▸ PARTS OF THE EXERCISE:
- 1) Print the part of the calculus problem that opens with the words containing "Answer: (D)" and closes with "option 'D' is correct.".
- 2) Decide whether each statement agrees with the calculus problem: (a) the answer names option D as correct; (b) the solution applies the mean value theorem to θ(x); (c) the problem states that f(0) equals 0. Answer yes or no for each, and quote the deciding words from the calculus problem.
- 3) In the calculus problem, what function does the solution consider in order to apply Rolle's theorem?

Question

Let $f\left(x\right)$ be a continous and differentiable function on $[0,1]$ , such that $f\left(0\right)\ne 0$ and $f\left(1\right)=0$. We can conclude that there exists $c\in (0,1)$ such that

• A. $c.f^{\prime }\left(c\right)-f\left(c\right)=0$
• B. $f^{\prime }\left(c\right)+c.f\left(c\right)=0$
• C. $f^{\prime }\left(c\right)-c.f\left(c\right)=0$
• D. $c.f^{\prime }\left(c\right)+f\left(c\right)=0$

Answer 1

Answer: (D)

$c.f^{\prime }\left(c\right)+f\left(c\right)=0$

Consider $\theta \left(x\right)=x.f\left(x\right)$
Clearly Rolle's theorem is applicable to $\theta \left(x\right)$ on $xϵ[0,1]$

as $\theta \left(0\right)=0\ast f\left(0\right)=0$ and $\theta \left(1\right)=1\ast f\left(1\right)=0$
$\therefore$ There exists $cϵ(0,1)$ such that ${\theta }^{\prime }\left(c\right)=0$
$\Rightarrow c.f^{\prime }\left(c\right)+f\left(c\right)=0$
Hence, option 'D' is correct.

(Stored items from a collection)
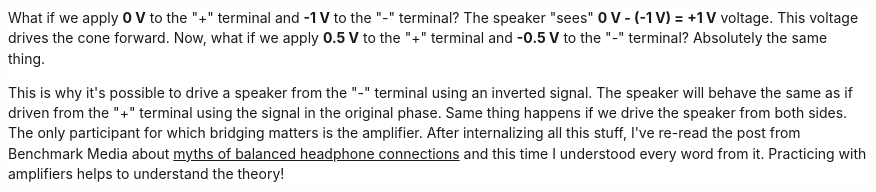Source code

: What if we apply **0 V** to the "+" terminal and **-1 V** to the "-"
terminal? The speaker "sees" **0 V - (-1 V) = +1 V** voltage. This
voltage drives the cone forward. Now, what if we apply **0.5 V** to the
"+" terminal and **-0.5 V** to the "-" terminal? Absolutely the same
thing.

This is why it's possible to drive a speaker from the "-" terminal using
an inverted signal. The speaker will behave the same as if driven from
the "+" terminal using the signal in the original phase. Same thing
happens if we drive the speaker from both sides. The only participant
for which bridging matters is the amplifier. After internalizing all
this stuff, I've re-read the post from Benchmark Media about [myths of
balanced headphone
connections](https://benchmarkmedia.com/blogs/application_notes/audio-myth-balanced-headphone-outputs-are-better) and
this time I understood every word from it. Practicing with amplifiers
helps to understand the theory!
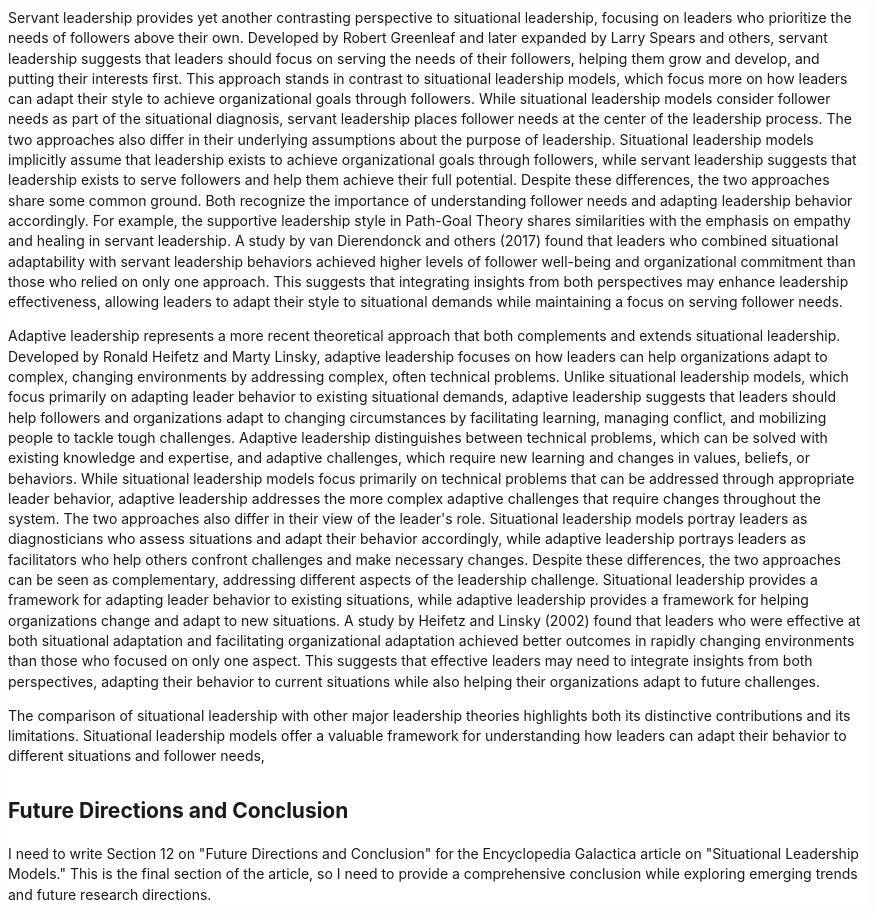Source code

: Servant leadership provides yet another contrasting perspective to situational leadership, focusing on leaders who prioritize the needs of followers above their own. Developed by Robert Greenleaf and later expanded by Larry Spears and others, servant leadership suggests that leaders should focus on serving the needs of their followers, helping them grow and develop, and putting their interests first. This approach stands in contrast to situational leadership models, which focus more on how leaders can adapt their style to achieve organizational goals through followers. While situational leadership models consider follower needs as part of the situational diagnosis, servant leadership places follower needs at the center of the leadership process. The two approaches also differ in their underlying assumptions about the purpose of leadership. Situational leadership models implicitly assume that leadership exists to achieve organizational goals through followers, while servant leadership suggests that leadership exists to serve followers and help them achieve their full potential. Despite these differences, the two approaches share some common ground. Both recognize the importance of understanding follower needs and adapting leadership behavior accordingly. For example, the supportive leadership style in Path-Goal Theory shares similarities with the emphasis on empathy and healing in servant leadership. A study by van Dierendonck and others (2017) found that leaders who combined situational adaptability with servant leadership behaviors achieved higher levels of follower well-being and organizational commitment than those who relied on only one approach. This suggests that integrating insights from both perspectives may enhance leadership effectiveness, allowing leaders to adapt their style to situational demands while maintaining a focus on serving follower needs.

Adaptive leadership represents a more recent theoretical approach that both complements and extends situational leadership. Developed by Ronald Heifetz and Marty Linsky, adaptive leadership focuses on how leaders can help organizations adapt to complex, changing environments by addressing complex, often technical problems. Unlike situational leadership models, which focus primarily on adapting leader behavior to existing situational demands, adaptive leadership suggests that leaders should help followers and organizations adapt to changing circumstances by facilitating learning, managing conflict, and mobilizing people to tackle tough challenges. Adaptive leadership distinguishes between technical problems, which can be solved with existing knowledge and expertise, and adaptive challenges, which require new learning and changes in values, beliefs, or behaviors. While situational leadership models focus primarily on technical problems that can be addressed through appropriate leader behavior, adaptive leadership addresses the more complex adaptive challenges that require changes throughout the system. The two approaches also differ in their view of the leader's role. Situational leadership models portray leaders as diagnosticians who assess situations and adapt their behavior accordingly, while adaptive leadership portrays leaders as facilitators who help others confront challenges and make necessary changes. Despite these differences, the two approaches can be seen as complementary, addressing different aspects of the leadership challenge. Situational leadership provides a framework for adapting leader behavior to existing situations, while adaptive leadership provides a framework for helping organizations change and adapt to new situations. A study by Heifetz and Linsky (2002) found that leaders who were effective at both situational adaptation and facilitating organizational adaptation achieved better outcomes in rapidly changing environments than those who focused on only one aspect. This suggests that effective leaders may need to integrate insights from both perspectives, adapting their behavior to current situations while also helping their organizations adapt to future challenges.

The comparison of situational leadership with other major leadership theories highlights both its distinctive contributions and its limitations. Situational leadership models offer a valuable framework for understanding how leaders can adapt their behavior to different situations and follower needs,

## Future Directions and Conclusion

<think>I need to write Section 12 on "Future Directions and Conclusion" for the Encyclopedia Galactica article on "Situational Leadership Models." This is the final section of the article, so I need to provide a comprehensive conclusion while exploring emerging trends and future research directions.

▸ ANSWERS TO EACH TASK:
- 1)
Answer: (D)

$c.f^{\prime }\left(c\right)+f\left(c\right)=0$

Consider $\theta \left(x\right)=x.f\left(x\right)$
Clearly Rolle's theorem is applicable to $\theta \left(x\right)$ on $xϵ[0,1]$

as $\theta \left(0\right)=0\ast f\left(0\right)=0$ and $\theta \left(1\right)=1\ast f\left(1\right)=0$
$\therefore$ There exists $cϵ(0,1)$ such that ${\theta }^{\prime }\left(c\right)=0$
$\Rightarrow c.f^{\prime }\left(c\right)+f\left(c\right)=0$
Hence, option 'D' is correct.

- 2)
(a) Yes: "Hence, option 'D' is correct."
(b) No: "Clearly Rolle's theorem is applicable to $\theta \left(x\right)$ on $xϵ[0,1]$"
(c) No: "such that $f\left(0\right)\ne 0$"

- 3) It considers θ(x) = x·f(x).